Evenals Salomo zijn tempel in het vierde jaar van zijn regering begon te bouwen, begon Jezus Christus, de Grotere Salomo, zijn geestelijke tempel in het voorjaar van het jaar 1918, in het vierde jaar na het begin van zijn regering in 1914, op te richten. En evenals de stenen op maat werden gemaakt — zodat er geen geluid van een hamer werd gehoord — toen Salomo’s tempel werd opgetrokken, worden de symbolische stenen van de geestelijke tempel eerst door discipline pasklaar gemaakt, zodat ze wanneer ze in de grote geestelijke tempel in de hemel worden gelegd, niet verder bijgeschaafd behoeven te worden. — 1 Kor. 15:50-54.
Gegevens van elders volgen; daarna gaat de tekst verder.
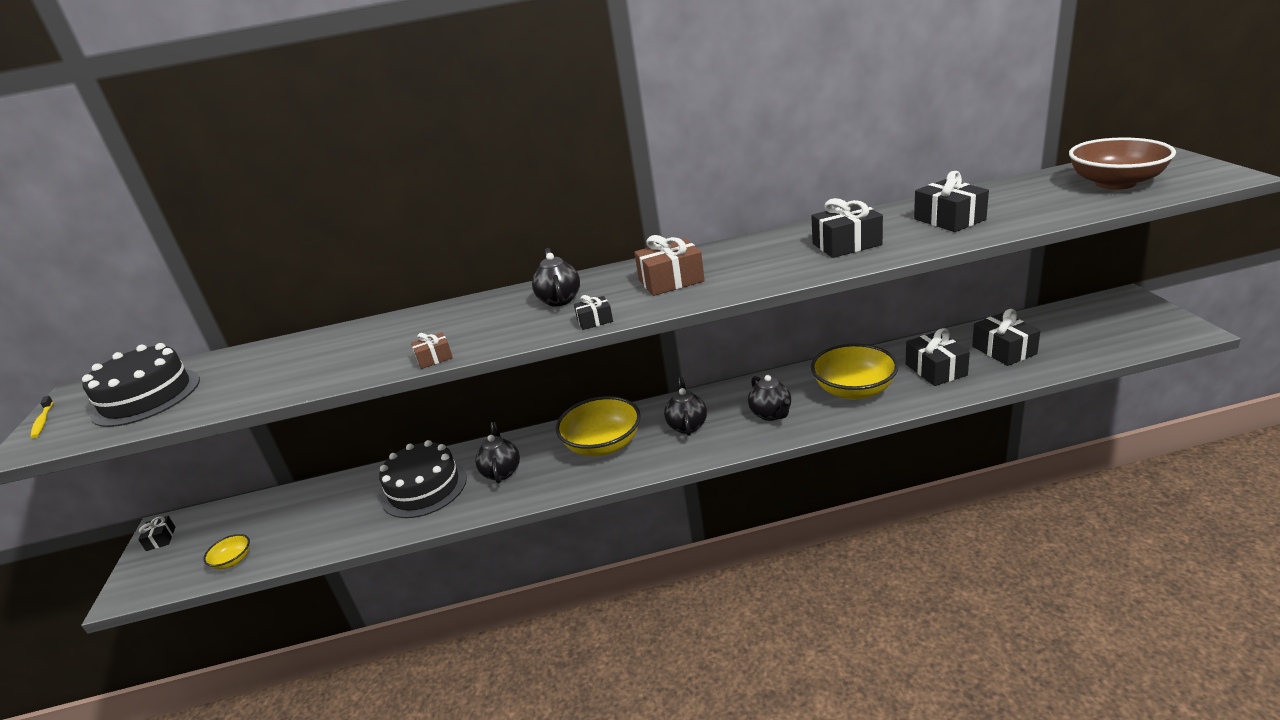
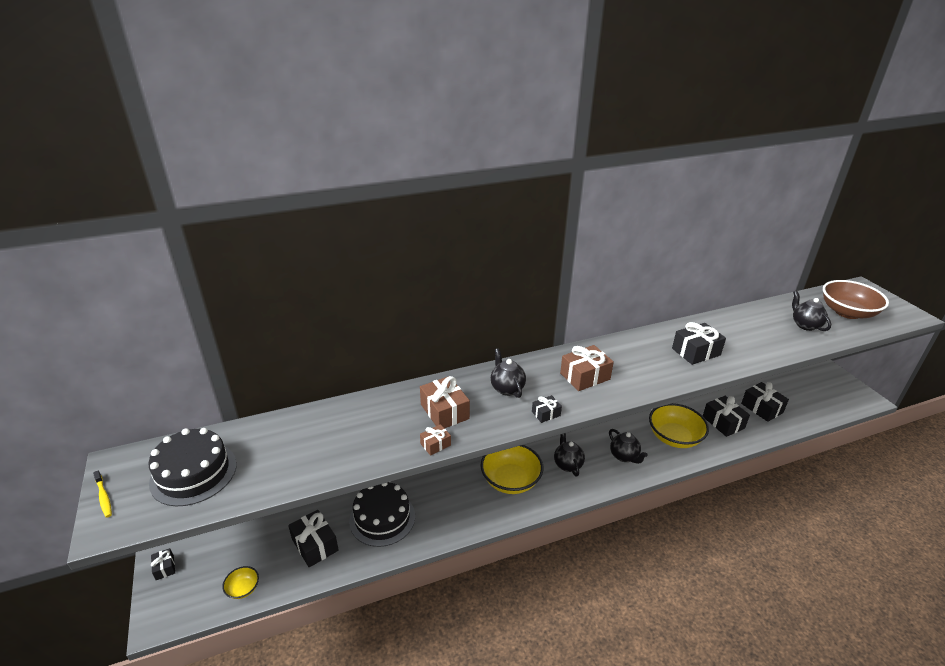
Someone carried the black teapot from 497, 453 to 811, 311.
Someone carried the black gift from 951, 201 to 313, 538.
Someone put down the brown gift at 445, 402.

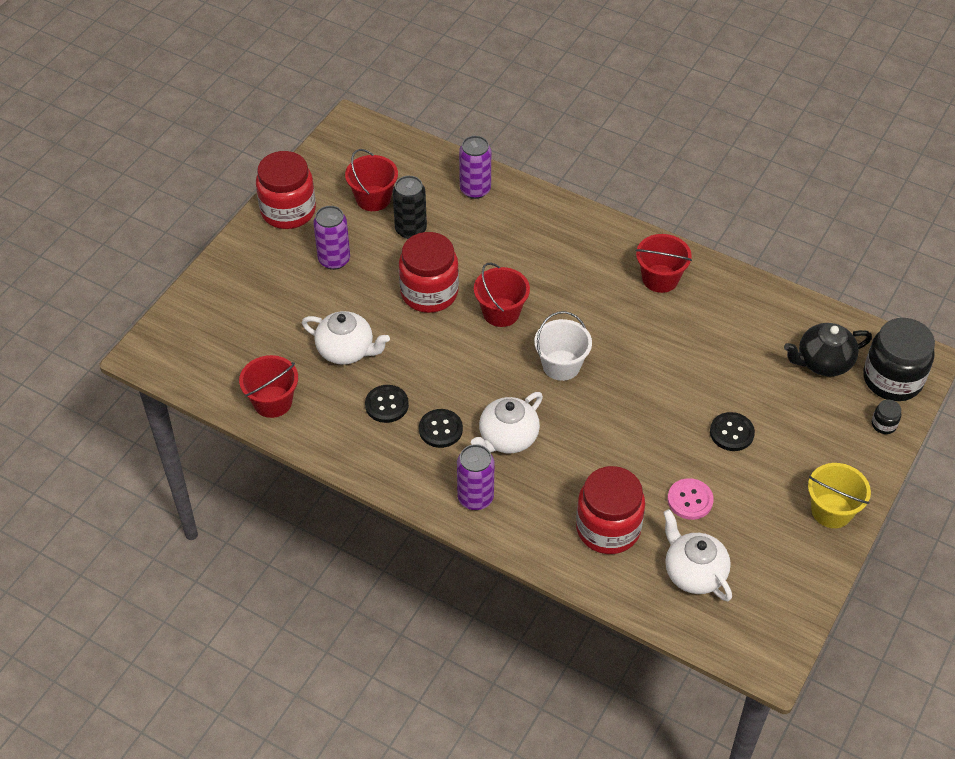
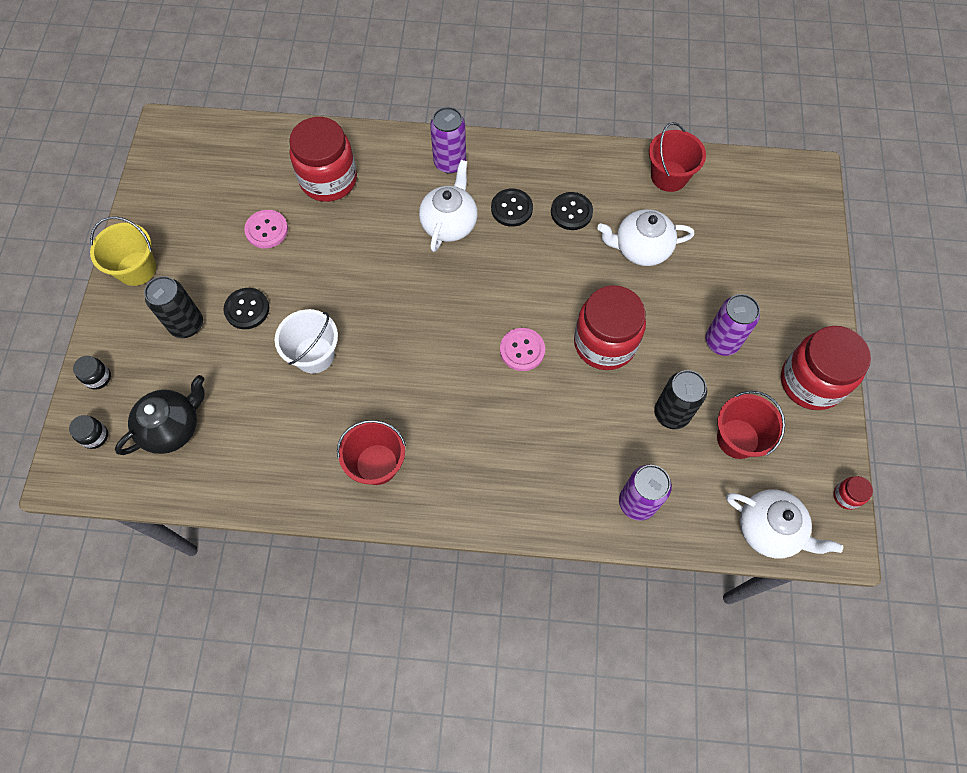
Someone swapped the red bucket at 502, 295 for the pink button at 522, 349.
Someone carried the white bucket from 563, 346 to 306, 341.
Someone carried the white teapot from 697, 555 to 784, 523.
Someone scaled the black jar at 899, 359 by 0.41.
Someone put down the black can at 173, 307.
Someone put down the red jar at 853, 493.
Verder worden de schitterende kenmerken van de eigenlijke tempel — een gebouw van oogverblindende pracht, waarvan de muren, de plafonds, de vloeren en het meubilair allemaal van goud waren, in de opgestane christelijke gemeente weerspiegeld. Zoals koperen voorwerpen de menselijke natuur afbeelden, wordt het goddelijke door goud voorgesteld. In hun opstanding zijn de leden van de christelijke gemeente glansrijke spiegelbeelden van God zelf. — Hebr. 1:3; 1 Joh. 3:2.
De voltooiing van de tempel vormde een tijd van grote blijdschap en de regering van koning Salomo werd door vrede en voorspoed gekenmerkt. Zo vormt ook de voltooiing van de geestelijke tempel van God een tijd van wereldomvattende blijdschap, terwijl Christus’ regering een tijd van vrede en voorspoed zal zijn. En zoals de tempel na de regering van Salomo bleef bestaan, zal ook de geestelijke tempel als Jehovah’s „paleis” na de duizendjarige regering van Christus blijven bestaan; hij zal zelfs in eeuwigheid niet worden verbroken. — 1 Kon. 4:20-25; Jes. 11:9; Openb. 21:4.